Obviously, recording something _should_ be more important than reencoding.  Do 
you think that spawning off a re-encode process reniced to lowest priority 
would impact a recording that much?  I'm thinking the biggest impact is going 
to be to harddrive speed, and that can be fairly easily fixed by limiting the 
reencode process to a certain number of frames/sec or whatnot.

> 	4. One workaround would be to be build a nice web interface to the Myth
> mysql system, and let all encoding/disc-burning happen on another machine.
> That's nice for performance, but greatly hinders end-user simplicity.

Heh, actually, someone started working on a web interface to the scheduler 
(which would be nice to have).  Of course, he's since stopped and I'm left 
with some half working php.  Would anyone be interested in working with me to 
finish it up?  I just basically need someone with a little more php knowledge 
than me (ie, more than none), and the ability to make it look halfway decent.  
Or any other of the common scripting languages, just the existing code 
(displays a static program grid) is in php.

> 	5. Another option would be to let users burn well identified
> "multi-session" CD's that just contain the raw Nuppel-codec'd video. You'd
> need 1-2 discs per half hour, so the whole thing would be more like an
> offline backup and restore operation than a "watch from disc" way of
> operating.

Yeah, that's kind of a waste of CDs, really.

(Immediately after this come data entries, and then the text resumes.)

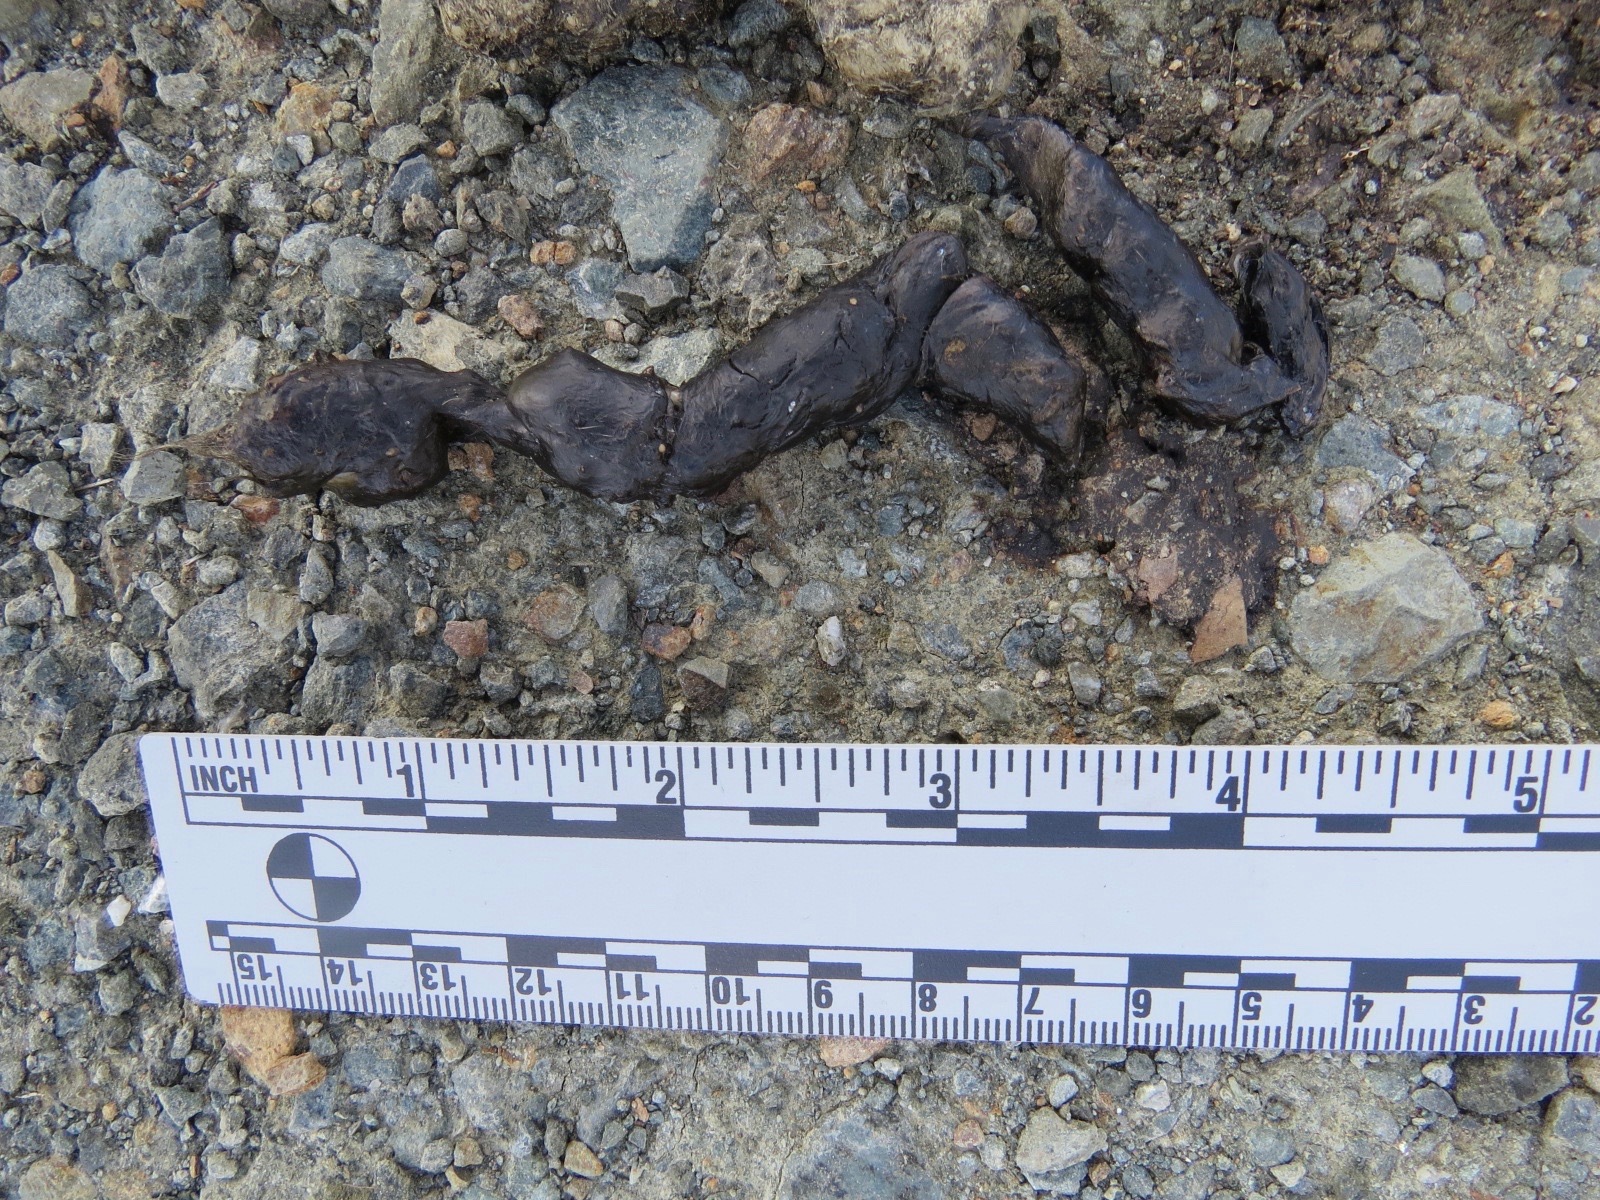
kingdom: Animalia
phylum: Chordata
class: Mammalia
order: Carnivora
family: Canidae
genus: Urocyon
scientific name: Urocyon cinereoargenteus
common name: Gray fox
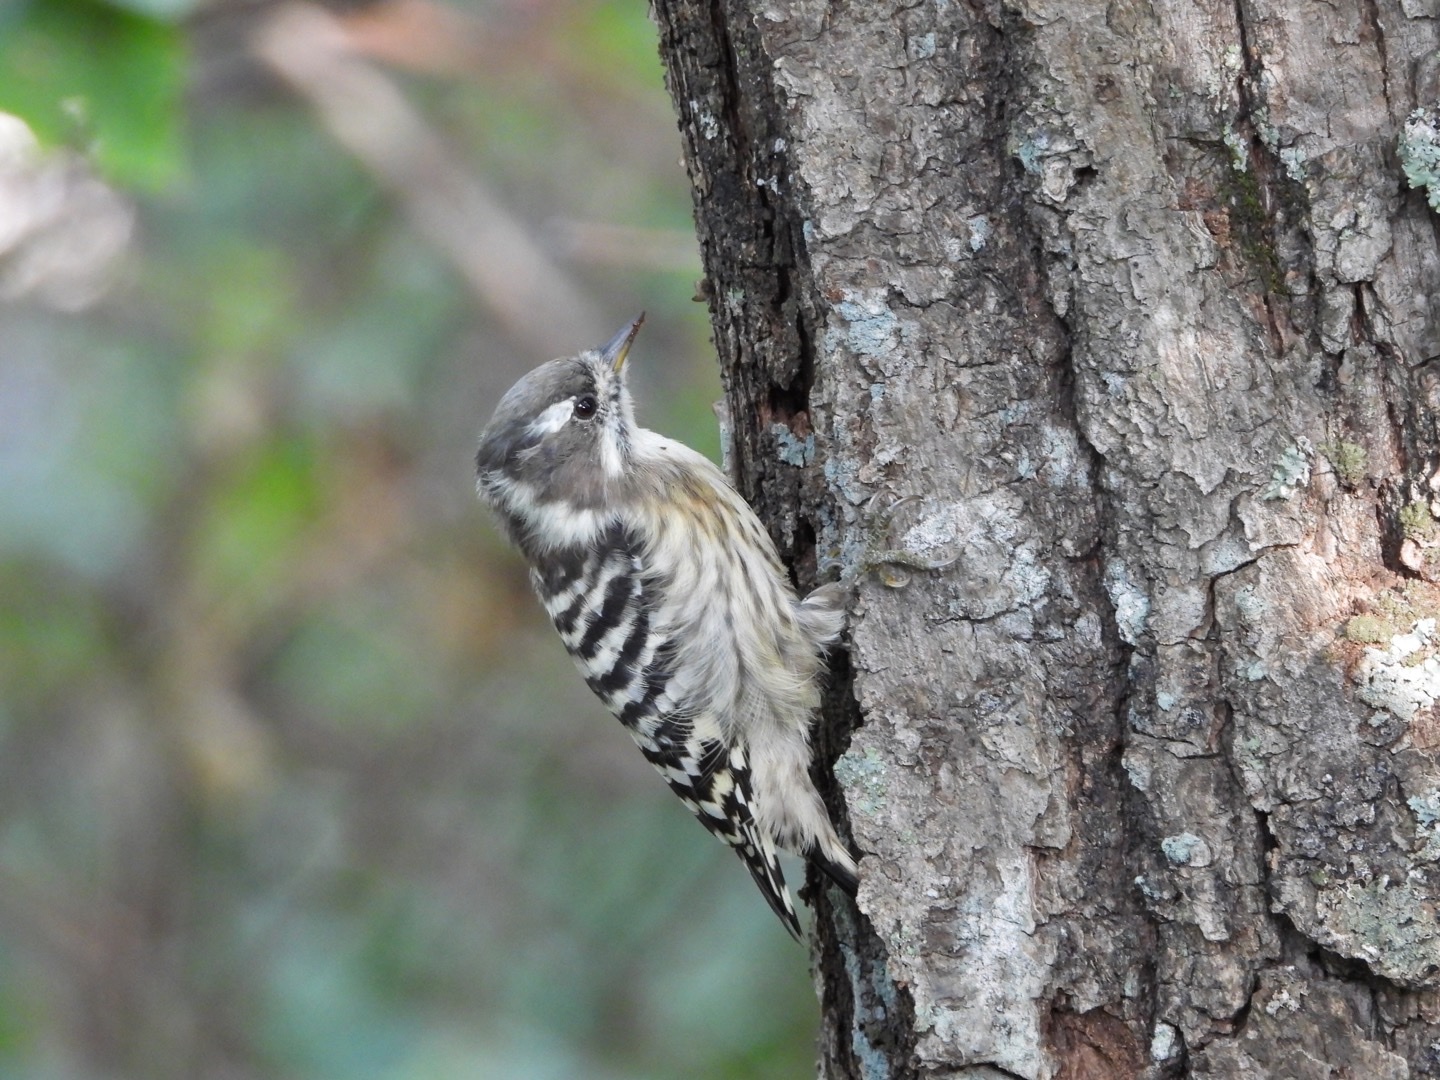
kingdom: Animalia
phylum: Chordata
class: Aves
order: Piciformes
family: Picidae
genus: Yungipicus
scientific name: Yungipicus kizuki
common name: Japanese pygmy woodpecker
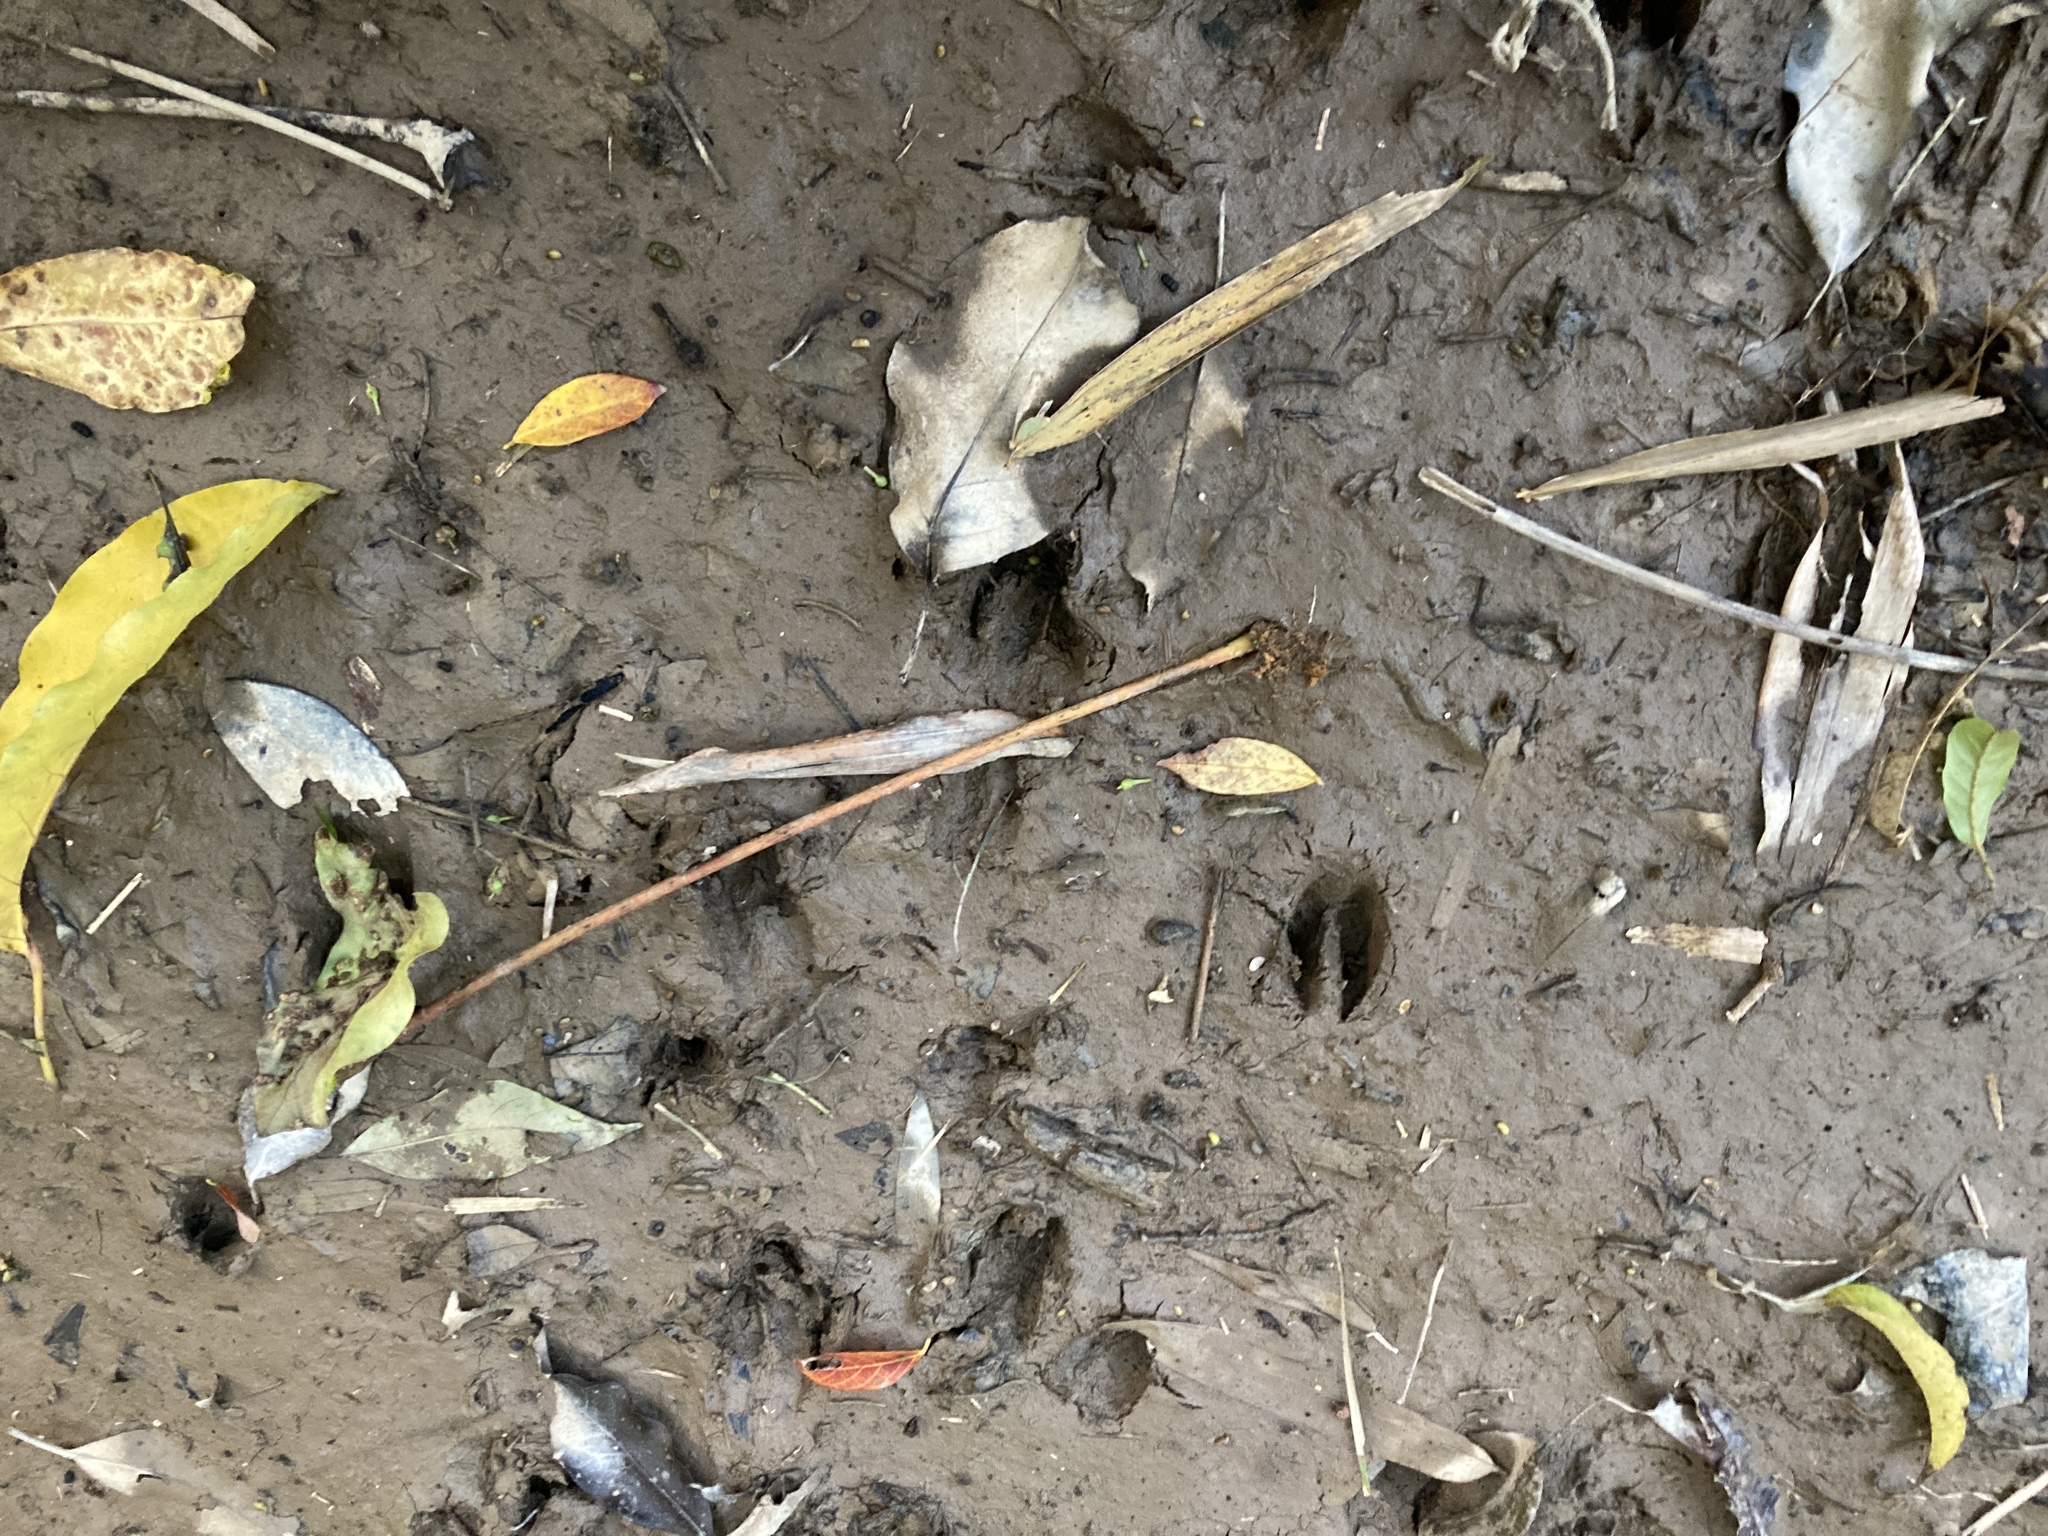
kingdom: Animalia
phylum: Chordata
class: Mammalia
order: Artiodactyla
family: Cervidae
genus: Muntiacus
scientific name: Muntiacus reevesi
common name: Reeves' muntjac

> 	The knee jerk reaction is, of course, to allow all of the above. But, if
> Myth is ever (eventually) going to get taken seriously, then the end-user
> options need to be constrained. This is not about power hacking, it's about
> controlling streaming media with a remote that only has 20 or so buttons.

'zactly.

> 	I am happy to work on the logic that would extend mythfrontend to the
> point where it understands its computational (as well as time slot)
> constraints, but I'm interested in feedback w.r.t whether this is a good
> idea before I plunge in.

If you think it's needed, go for it, but I'd think testing a secondary encode 
process appropriately rate-limited and re-niced would be the way to go first.